─── Document text ───
Antibiotic usage in community-acquired infections in hospitals in Taiwan.

J Formos Med Assoc

Division of Clinical Research, National Health Research Institutes, Memorial Hospital, 128 Yen-Chiu-Yuan Road, Section 2, Taipei, Taiwan.

Published: January 2002

Background And Purpose: Using an epidemiologically meaningful in-hospital population with community-acquired infections, we evaluated antibiotic therapy in terms of indication and choice of antibiotic and microbiologic work-up.

Methods: Infectious disease specialists evaluated charts of 436 patients from 9 hospitals and selected those who received antibiotics within 3 days of admission. Each antibiotic prescribed was marked for appropriateness of indication and choice. Microbiologic isolates were evaluated for their clinical significance.
─── Record excerpts ───
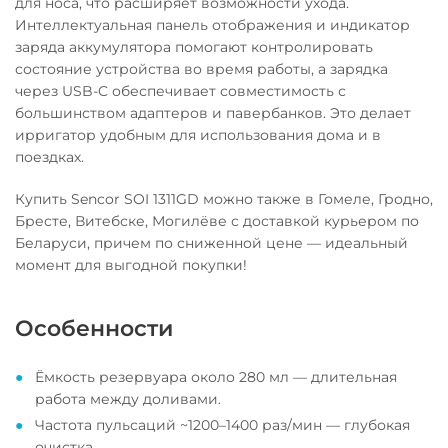
для носа, что расширяет возможности ухода.
Интеллектуальная панель отображения и индикатор
заряда аккумулятора помогают контролировать
состояние устройства во время работы, а зарядка
через USB-C обеспечивает совместимость с
большинством адаптеров и павербанков. Это делает
ирригатор удобным для использования дома и в
поездках.
Купить Sencor SOI 1311GD можно также в Гомеле, Гродно,
Бресте, Витебске, Могилёве с доставкой курьером по
Беларуси, причем по сниженной цене — идеальный
момент для выгодной покупки!
Особенности
Ёмкость резервуара около 280 мл — длительная
работа между доливами.
Частота пульсаций ~1200–1400 раз/мин — глубокая
очистка.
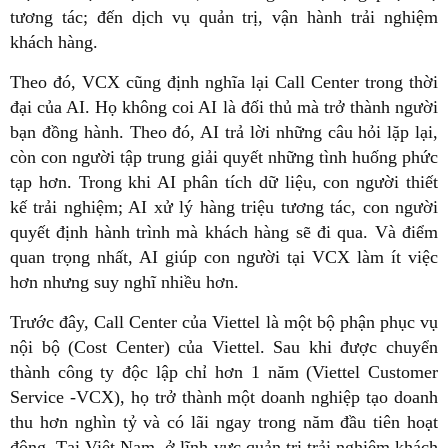
tương tác; đến dịch vụ quản trị, vận hành trải nghiệm
khách hàng.
Theo đó, VCX cũng định nghĩa lại Call Center trong thời
đại của AI. Họ không coi AI là đối thủ mà trở thành người
bạn đồng hành. Theo đó, AI trả lời những câu hỏi lặp lại,
còn con người tập trung giải quyết những tình huống phức
tạp hơn. Trong khi AI phân tích dữ liệu, con người thiết
kế trải nghiệm; AI xử lý hàng triệu tương tác, con người
quyết định hành trình mà khách hàng sẽ đi qua. Và điểm
quan trọng nhất, AI giúp con người tại VCX làm ít việc
hơn nhưng suy nghĩ nhiều hơn.
Trước đây, Call Center của Viettel là một bộ phận phục vụ
nội bộ (Cost Center) của Viettel. Sau khi được chuyển
thành công ty độc lập chỉ hơn 1 năm (Viettel Customer
Service -VCX), họ trở thành một doanh nghiệp tạo doanh
thu hơn nghìn tỷ và có lãi ngay trong năm đầu tiên hoạt
động. Tại Việt Nam, ở lĩnh vực quản trị trải nghiệm khách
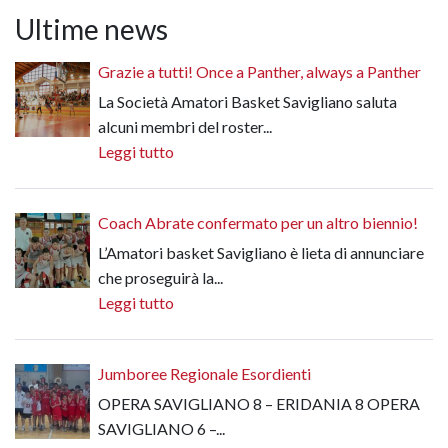
Ultime news
Grazie a tutti! Once a Panther, always a Panther
La Società Amatori Basket Savigliano saluta
alcuni membri del roster...
Leggi tutto
Coach Abrate confermato per un altro biennio!
L’Amatori basket Savigliano è lieta di annunciare
che proseguirà la...
Leggi tutto
Jumboree Regionale Esordienti
OPERA SAVIGLIANO 8 – ERIDANIA 8 OPERA
SAVIGLIANO 6 –...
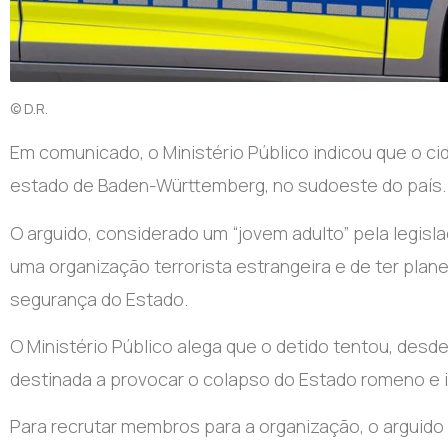
© D.R.
E
m comunicado, o Ministério Público indicou que o ci
estado de Baden-Württemberg, no sudoeste do país.
O arguido, considerado um “jovem adulto” pela legisla
uma organização terrorista estrangeira e de ter plan
segurança do Estado.
O Ministério Público alega que o detido tentou, desde
destinada a provocar o colapso do Estado romeno e 
Para recrutar membros para a organização, o arguid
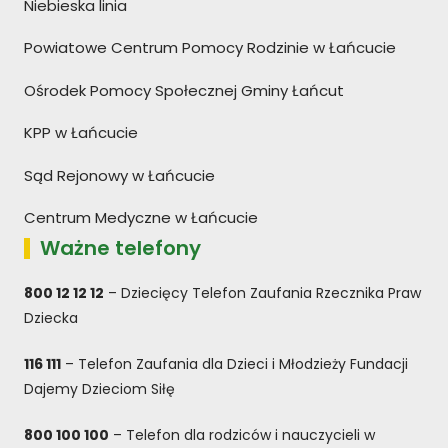
Niebieska linia
Powiatowe Centrum Pomocy Rodzinie w Łańcucie
Ośrodek Pomocy Społecznej Gminy Łańcut
KPP w Łańcucie
Sąd Rejonowy w Łańcucie
Centrum Medyczne w Łańcucie
Ważne telefony
800 12 12 12
– Dziecięcy Telefon Zaufania Rzecznika Praw
Dziecka
116 111
– Telefon Zaufania dla Dzieci i Młodzieży Fundacji
Dajemy Dzieciom Siłę
800 100 100
– Telefon dla rodziców i nauczycieli w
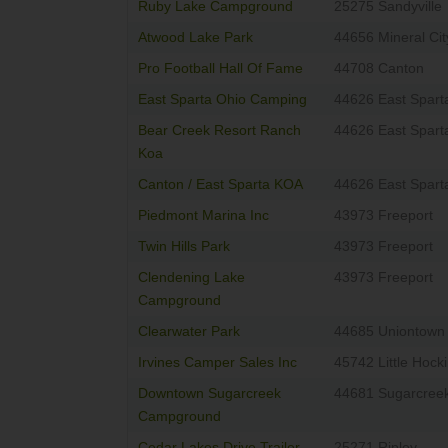
Ruby Lake Campground
25275 Sandyville
Atwood Lake Park
44656 Mineral Cit
Pro Football Hall Of Fame
44708 Canton
East Sparta Ohio Camping
44626 East Spart
Bear Creek Resort Ranch
44626 East Spart
Koa
Canton / East Sparta KOA
44626 East Spart
Piedmont Marina Inc
43973 Freeport
Twin Hills Park
43973 Freeport
Clendening Lake
43973 Freeport
Campground
Clearwater Park
44685 Uniontown
Irvines Camper Sales Inc
45742 Little Hock
Downtown Sugarcreek
44681 Sugarcree
Campground
Cedar Lakes Drive Trailer
25271 Ripley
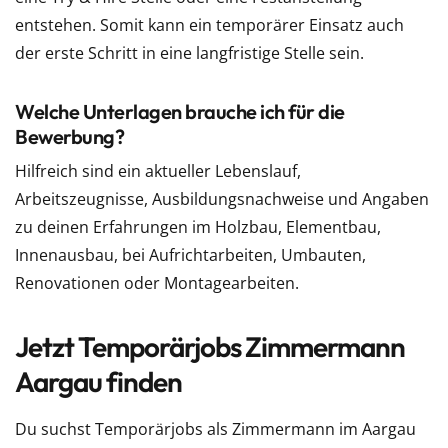
entstehen. Somit kann ein temporärer Einsatz auch
der erste Schritt in eine langfristige Stelle sein.
Welche Unterlagen brauche ich für die
Bewerbung?
Hilfreich sind ein aktueller Lebenslauf,
Arbeitszeugnisse, Ausbildungsnachweise und Angaben
zu deinen Erfahrungen im Holzbau, Elementbau,
Innenausbau, bei Aufrichtarbeiten, Umbauten,
Renovationen oder Montagearbeiten.
Jetzt Temporärjobs Zimmermann
Aargau finden
Du suchst Temporärjobs als Zimmermann im Aargau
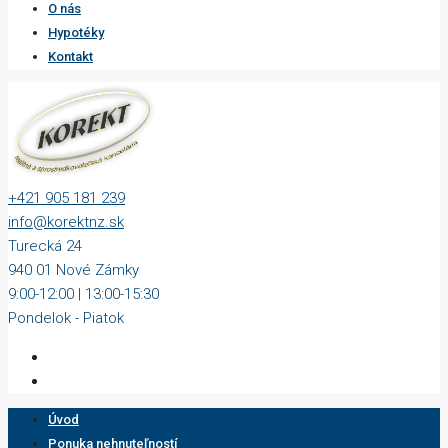
O nás
Hypotéky
Kontakt
+421 905 181 239
info@korektnz.sk
Turecká 24
940 01 Nové Zámky
9:00-12:00 | 13:00-15:30
Pondelok - Piatok
Úvod
Ponuka nehnuteľností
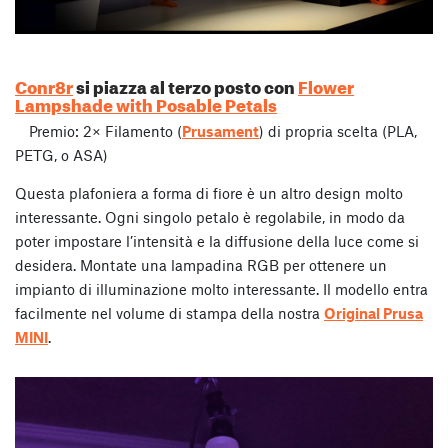
Conr8r
si piazza al terzo posto con
Flower
Lampshade with Posable Petals
Premio: 2× Filamento (
Prusament
) di propria scelta (PLA,
PETG, o ASA)
Questa plafoniera a forma di fiore è un altro design molto
interessante. Ogni singolo petalo è regolabile, in modo da
poter impostare l’intensità e la diffusione della luce come si
desidera. Montate una lampadina RGB per ottenere un
impianto di illuminazione molto interessante. Il modello entra
facilmente nel volume di stampa della nostra
Original Prusa
MINI
.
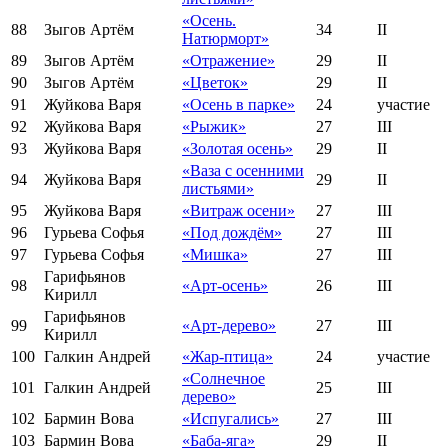
«Осень.
88
Зыгов Артём
34
II
Натюрморт»
89
Зыгов Артём
«Отражение»
29
II
90
Зыгов Артём
«Цветок»
29
II
91
Жуйкова Варя
«Осень в парке»
24
участие
92
Жуйкова Варя
«Рыжик»
27
III
93
Жуйкова Варя
«Золотая осень»
29
II
«Ваза с осенними
94
Жуйкова Варя
29
II
листьями»
95
Жуйкова Варя
«Витраж осени»
27
III
96
Гурьева Софья
«Под дождём»
27
III
97
Гурьева Софья
«Мишка»
27
III
Гарифьянов
98
«Арт-осень»
26
III
Кирилл
Гарифьянов
99
«Арт-дерево»
27
III
Кирилл
100
Галкин Андрей
«Жар-птица»
24
участие
«Солнечное
101
Галкин Андрей
25
III
дерево»
102
Бармин Вова
«Испугались»
27
III
103
Бармин Вова
«Баба-яга»
29
II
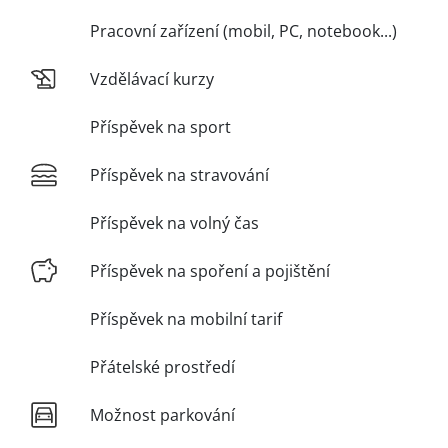
Pracovní zařízení (mobil, PC, notebook...)
Vzdělávací kurzy
Příspěvek na sport
Příspěvek na stravování
Příspěvek na volný čas
Příspěvek na spoření a pojištění
Příspěvek na mobilní tarif
Přátelské prostředí
Možnost parkování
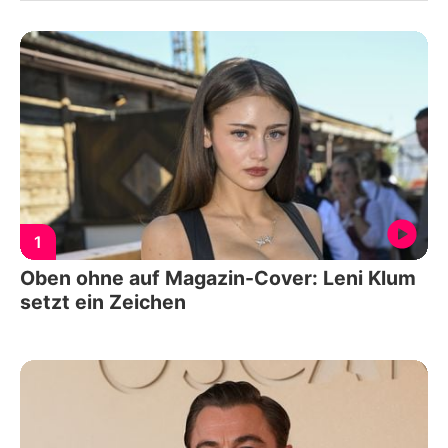
1
Oben ohne auf Magazin-Cover: Leni Klum
setzt ein Zeichen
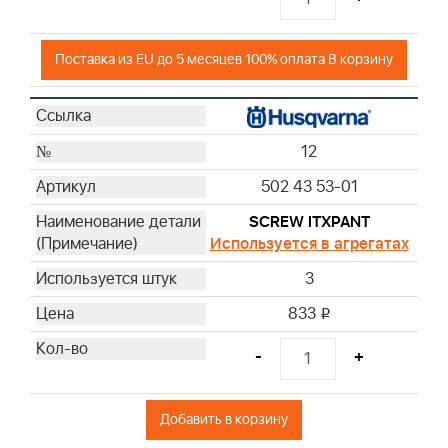
Поставка из EU до 5 месяцев 100% оплата В корзину
12
502 43 53-01
SCREW ITXPANT
Используется в агрегатах
3
833
i
-
+
Добавить в корзину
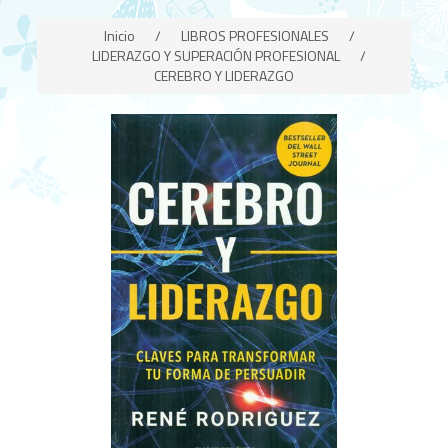
Inicio
/
LIBROS PROFESIONALES
/
LIDERAZGO Y SUPERACIÓN PROFESIONAL
/
CEREBRO Y LIDERAZGO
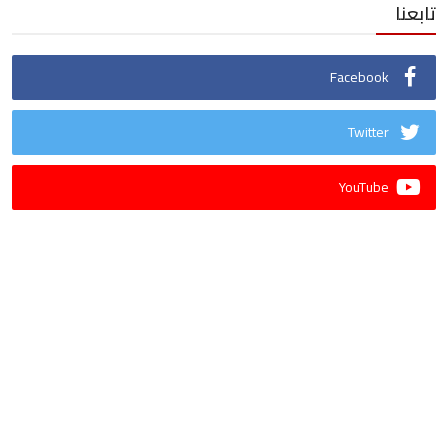
تابعنا
Facebook
Twitter
YouTube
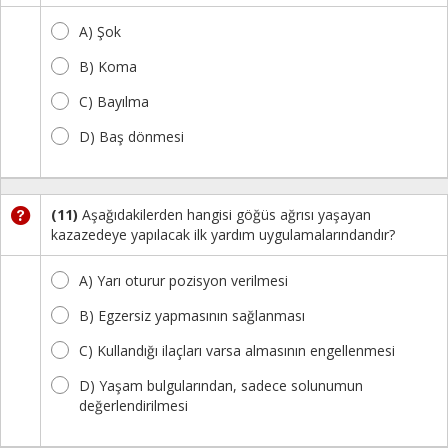
A) Şok
B) Koma
C) Bayılma
D) Baş dönmesi
(11)
Aşağıdakilerden hangisi göğüs ağrısı yaşayan
kazazedeye yapılacak ilk yardım uygulamalarındandır?
A) Yarı oturur pozisyon verilmesi
B) Egzersiz yapmasının sağlanması
C) Kullandığı ilaçları varsa almasının engellenmesi
D) Yaşam bulgularından, sadece solunumun
değerlendirilmesi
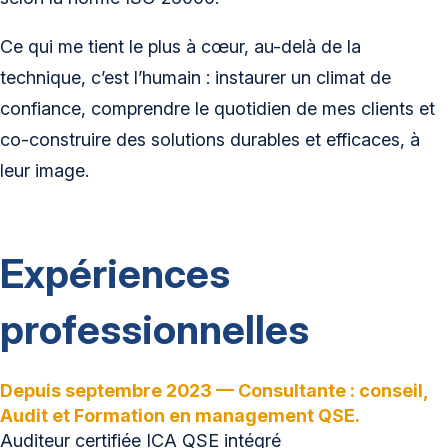
Ce qui me tient le plus à cœur, au-delà de la
technique, c’est l’humain : instaurer un climat de
confiance, comprendre le quotidien de mes clients et
co-construire des solutions durables et efficaces, à
leur image.
Expériences
professionnelles
Depuis septembre 2023 — Consultante : conseil,
Audit et Formation en management QSE.
Auditeur certifiée ICA QSE intégré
───
* **Your objective**:
Write down every number that appears in the Methods paragraph of the abstract on antibiotic use in Taiwan. The items have no connection to the abstract on antibiotic use in Taiwan.

* **Result of the task**:
436, 9, 3